Xbox has no plans to replace thousands of U.S. employees affected by its latest round of layoffs with outsourced workers from overseas, a senior Microsoft official said. The statement formed part of a broader rebuttal to accusations that began circulating on social media after the company announced its latest workforce cuts at Xbox.
Xbox Chief Executive Officer Asha Sharma announced unprecedented layoffs across Microsoft’s gaming division on July 6. Framed as a key part of a much-needed restructuring, the cuts immediately affected about 1,600 employees, with another 1,600 positions expected to be eliminated by June 30, 2027, the end of the company’s current fiscal year. Taken together, the staggered redundancies will mark the single largest round of layoffs in the history of the entire gaming industry. Shortly after the cuts were announced, social media was flooded with claims that many laid-off U.S. employees would be replaced by lower-cost freelance workers based overseas.
Microsoft Denies Plans To Replace Laid Off Xbox Employees with Outsourced Workers
In a July 10 post on X, Microsoft Chief Communications Officer Frank X. Shaw said the workforce reductions were intended to restructure what the company considers an unhealthy Xbox business, not to replace domestic employees with overseas workers. Shaw said the H-1B figures cited in the allegations applied to Microsoft as a whole, included both visa renewals and applications for new hires, and represented a small share of the technology giant’s workforce.
The outsourcing allegations were accompanied by some racist attacks against Sharma, with a small but vocal subset of X users pointing to her Indian heritage while falsely portraying her as a foreign executive cutting American jobs. Shaw responded by stressing that Sharma was born, raised, and educated in the United States, specifically noting her Wisconsin roots.
How Many American Jobs Is Xbox Really Cutting?
Shaw also said most of the positions affected by the Xbox restructuring were based outside the United States, while describing the gaming division as both the industry’s largest employer of American workers and its largest U.S.-based company. The claim further challenged the outsourcing allegations, as positions located abroad could not represent domestic jobs being moved overseas. Microsoft has not released enough position-level data to independently compare every eliminated role with its H-1B applications, but no evidence has emerged showing that the two groups correspond on a position-for-position basis. Even so, it remains unclear how many of the 3,200 redundancies resulting from the ongoing restructuring will affect Xbox workers in the United States.

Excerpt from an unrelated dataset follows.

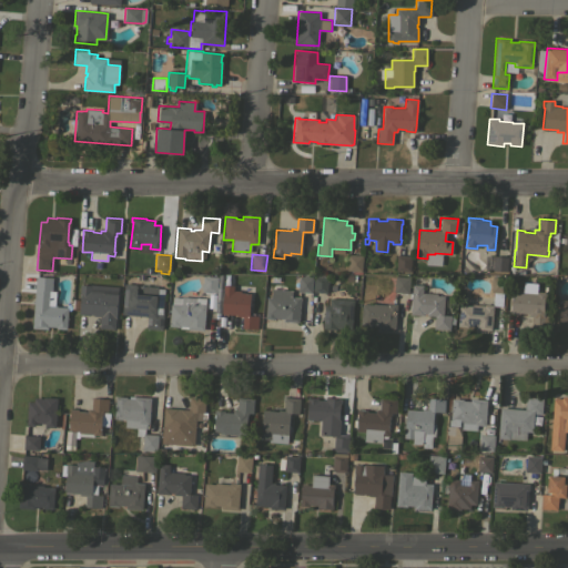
[(348,254),(362,255),(361,271),(347,270),(348,254)]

Microsoft has repeatedly reduced its gaming workforce since completing the Activision Blizzard acquisition in October 2023, which marked the end of its half-a-decade-long studio shopping spree. Earlier cuts included layoffs affecting most of Activision Blizzard’s customer service teams, contributing to broader concerns about how the company redistributes work after eliminating internal positions. The latest restructuring is far larger, but Microsoft says it is intended to narrow Xbox’s priorities and streamline operations rather than cut overhead costs for short-term gains. As Sharma put it, the ongoing FY2027 layoffs are necessary because “our business today is not healthy.”